■ **Work task**: In the excerpt about wearing an eyepatch, what city was the writer passing through when they stopped at a pharmacy?
** Opening Source document block **
The next day as we passed through Calgary on our way to Banff we stopped at a pharmacy so I could get an eyepatch in order to keep light out, and please let me assure you that wearing an eyepatch is not as cool as you thought it might be when you were six. Its uncomfortable as shit and when people see you with one strapped around your head they don’t fear or respect you like the cartoon henchmen feared their eyed patched evil scientist boss. The waitresses who bring you your dinner as you squint at the thursday night football game in a reasonably priced pub along Banff’s main drag just think you’re being a huge pussy about the hazy sunlight stretching in through the window from over the distant mountains.
** Closing Source document block **
** Opening Data extract block **
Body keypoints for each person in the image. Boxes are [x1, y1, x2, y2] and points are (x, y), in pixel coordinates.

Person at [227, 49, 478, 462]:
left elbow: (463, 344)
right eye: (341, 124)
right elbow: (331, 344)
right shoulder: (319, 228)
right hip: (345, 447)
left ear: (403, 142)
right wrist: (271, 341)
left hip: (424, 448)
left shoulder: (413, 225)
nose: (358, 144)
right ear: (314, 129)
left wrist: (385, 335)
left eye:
** Closing Data extract block **
■ **Completed exercise**: Calgary